Олаф спустился по ступенькам. И оказался в помещении, где работал механический насос, щедрыми плевками выкачивающий из недр земли перламутровую светящуюся массу, прямо в большой чан. Масса стоила бешеных денег, потому что служила для изготовления имперских сигментов.
Другой механизм, аналогичный работающему, простаивал без дела. Рядом с ним возился, позвякивая инструментами, ремесленник. Он покряхтывал, увлечённо прикручивая какие-то детали. А позади него, часто моргая тремя глазами, дрожало и жалось к стене забитое, испускающее тяжелые струи умирающей надежды, исхудавшее до невозможности, существо неопределенного пола и возраста. Истлевшие лохмотья не могли обогреть или скрыть следы побоев и незавидного существования.
И ремесленник, и трехглазый, услышав шаги, вскинули глаза на вошедшего Олафа.
— Пока ничего нельзя сделать, — проговорил рабочий, видимо, перепутав его с кем-то, — сопло чем-то забито.
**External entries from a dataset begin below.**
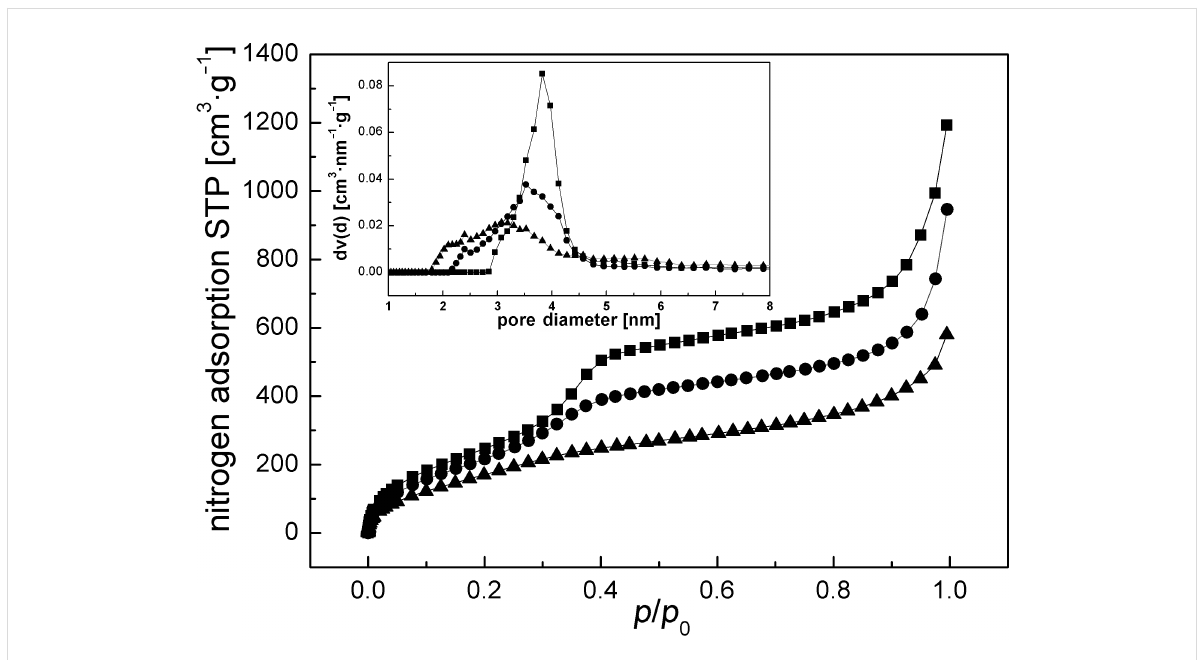
Figure 1: Nitrogen adsorption isotherms and pore diameters (inset); (squares) benzene-PMO, (circles) benzene-PMO-(0.81 mmol SO 3 H·g − 1 ) grafted on silanol groups, (triangles) benzene-PMO-(1.65 mmol SO 3 H·g − 1 ) grafted on silanol and benzene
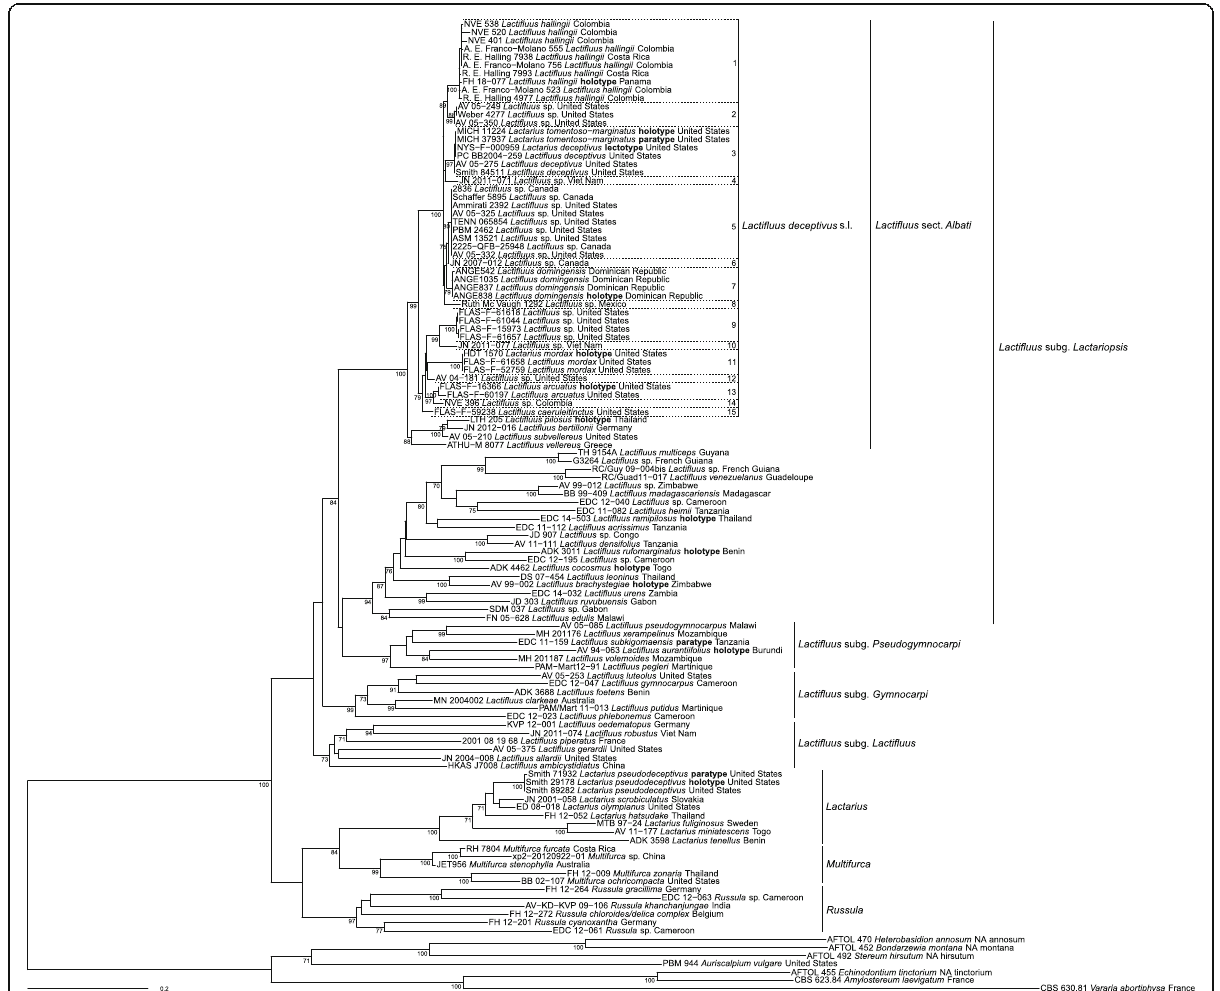
Fig. 1 Maximum Likelihood tree based on concatenated ITS and RPB2 sequence data. Maximum Likelihood bootstrap values > 70 are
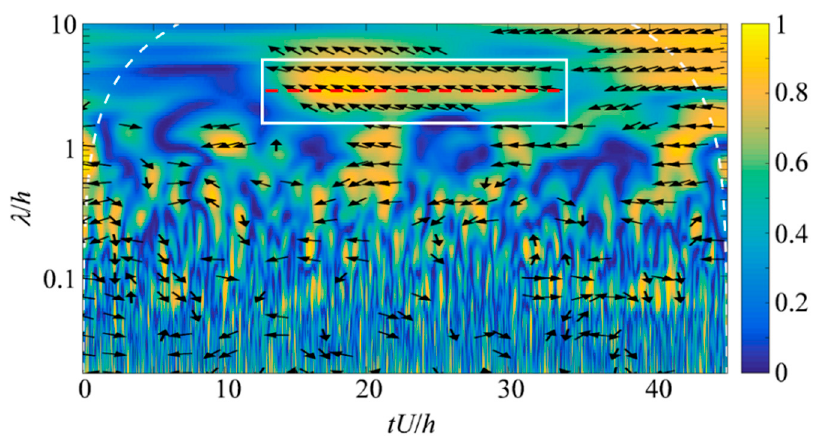
Figure 3. Wavelet coherent coefficients between the streamwise and vertical velocity series at the measurement point ( x / h = 0, y / h = 0.5 ). The white box marks the time duration as the same as that in Figure 2, and the red dash line indicates the 3 h scale. The high coherent area appears in the white box and the phase difference is approximately π .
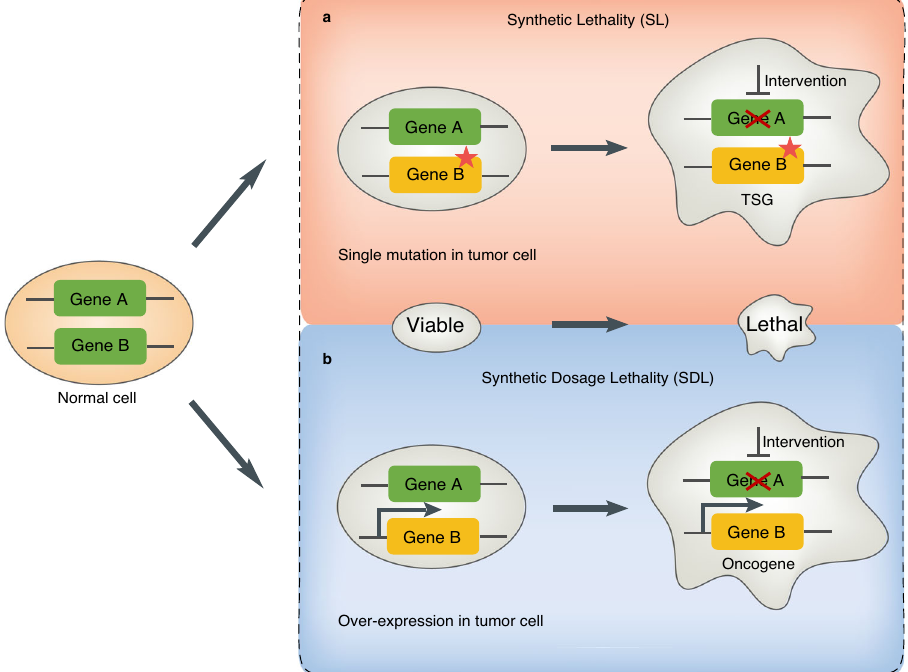
Fig. 1 The principle of SL and SDL. For gene A and B, if only one gene has a mutation or an overexpression in the tumor cell, the tumor cell is still alive. However, the pharmacological intervention of the partner gene will result in SL interaction in tumor cell which has a loss-of-function mutation of the tumor suppressor gene (TSG) ( a ). In addition, the pharmacological intervention of the partner gene will result in SDL interaction in tumor cell which has a gain-of- function mutation or an overexpression of the oncogene ( b ). The red star denotes a mutation. The thicker arrow denotes an overexpression. The cross line denotes a pharmacological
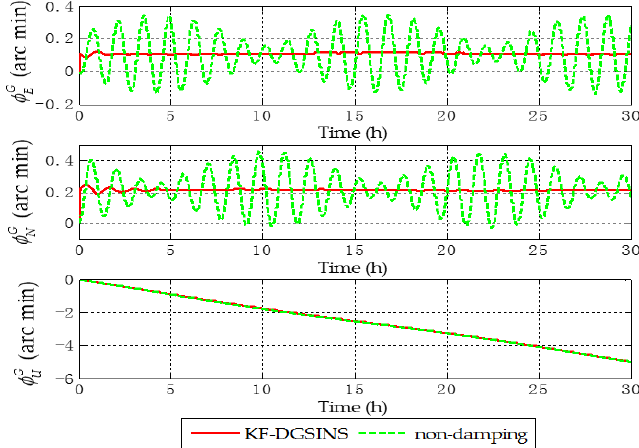
Figure 5. Grid attitude angle errors of the simulation results.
Спросите у этого урода, что он туда кинул.
— Я ничего, — прерывисто забормотал несчастный, — ничего не кидал, — по его морщинистым щекам струились слезы, и он безуспешно вытирал их шестипалыми руками. — Пожалуйста, я ничего…
Проводник невольно передернулся от происходящего. Так вот что за тайну скрывал привал, находящийся на отшибе, в безлюдной глубинке. Вот что приносило основной доход хозяину. Вот почему он не стремился завлечь к себе гостей особыми яствами или домашним уютом, не нанимал слуг и не заводил близких отношений.
Можно не сомневаться, в тайну Смута посвящены немногие. Возможно, только громила в плаще мага, поставляющий время от времени новых рабов. Привальщик свою тайну, наверняка, бережёт. За его беззаконные делишки ему грозит, по меньшей мере, заключение в темницу на долгие годы. И Смут не испугается испачкать руки в крови, чтобы этого не произошло.